Sedangkan Kelompok Hasil Hewan meliputi: (1) Kelompok Hewan buru, yang terdiri dari Kelas mamalia: babi hutan, bajing kelapa, berut, biawak, kancil, kelinci, lutung, monyet, musang, rusa. Kelas reptilia: buaya, bunglon, cicak, kadal, londok, tokek, jenis ular. Kelas amfibia: bebagai jenis katak. Kelas aves: alap-alap, beo, betet, kakatua, kasuari, kuntul merak, nuri perkici, serindit; (2) Kelompok Hasil Penangkaran: arwana irian, buaya, kupu-kupu, rusa; (3) Kelompok Hasil Hewan: burung wallet, kutu lak, lebah, ulat sutera.

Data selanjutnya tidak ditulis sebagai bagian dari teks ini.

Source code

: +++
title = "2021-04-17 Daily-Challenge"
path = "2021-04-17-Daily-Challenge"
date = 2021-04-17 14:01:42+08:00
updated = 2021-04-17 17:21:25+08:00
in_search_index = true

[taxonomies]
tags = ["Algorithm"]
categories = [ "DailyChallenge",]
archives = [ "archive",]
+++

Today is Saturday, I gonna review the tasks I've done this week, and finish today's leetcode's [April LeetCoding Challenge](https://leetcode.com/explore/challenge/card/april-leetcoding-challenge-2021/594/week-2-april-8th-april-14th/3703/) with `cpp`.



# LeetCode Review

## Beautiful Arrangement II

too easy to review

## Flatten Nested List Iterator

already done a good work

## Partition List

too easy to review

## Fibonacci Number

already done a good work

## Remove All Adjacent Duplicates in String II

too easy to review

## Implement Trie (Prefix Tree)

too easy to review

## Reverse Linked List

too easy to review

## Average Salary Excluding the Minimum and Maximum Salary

Berbeda dengan hasil hutan kayu, Hasil Hutan Bukan Kayu (HHBK) memiliki karakteristik sebagai berikut: (1) Kontinuitas produk HHBK tergantung dari kelestarian hutan; (2) Ragam komoditi lebih tinggi di hutan alam dibanding hutan tanaman; (3) Satu jenis HHBK dapat menghasilkan beberapa produk, misalnya: tusam, dgn gondorukem dan terpentin; (4) Teknik pemanenan bervariasi mulai pemungutan langsung, seperti jamur, sampai penebangan seperti cendana cendana; (5) Pemanenan relatif tidak merusak lingkungan; (6) Produk langsung dikonsumsi (buah-buahan) sampai proses manufaktur yang rumit, seperti parfum; (7) Pengusahaan HHBK mulai usaha rumah tangga sampai perusahaan, seperti Perhutani; (8) Investasi usaha lebih kecil daripada bisnis kayu – pro poor; (9) Sistem pasar tertutup dikuasai oleh pedagang besar – luar Jawa – sampai pemasaran langsung –
Perhutani.
Memperhatikan potensi HHBK di atas, maka untuk pengembangannya perlu: (1) Meningkatkan teknologi pengolahan melalui pengembangan pola kerjasama – melalui kemitraan, subsidi, swadaya; (2) Pengembangan teknik budidaya yang lebih modern; (3) Meningkatkan pemasaran; (4) Perumusan kebijakan mempercepat alih teknologi; (5) Menetapkan wilayah pengembangan HHBK dalam bentuk sentra industri; dan (6) Mengutamakan pelibatan petani dan masyarakat setempat dalam pengelolaannya.
Dengan pengembangan HHBK, diharapkan upaya ini dapat berkontribusi nyata terhadap pencapaian tujuan “hutan lestari, masyarakat sejahtera”.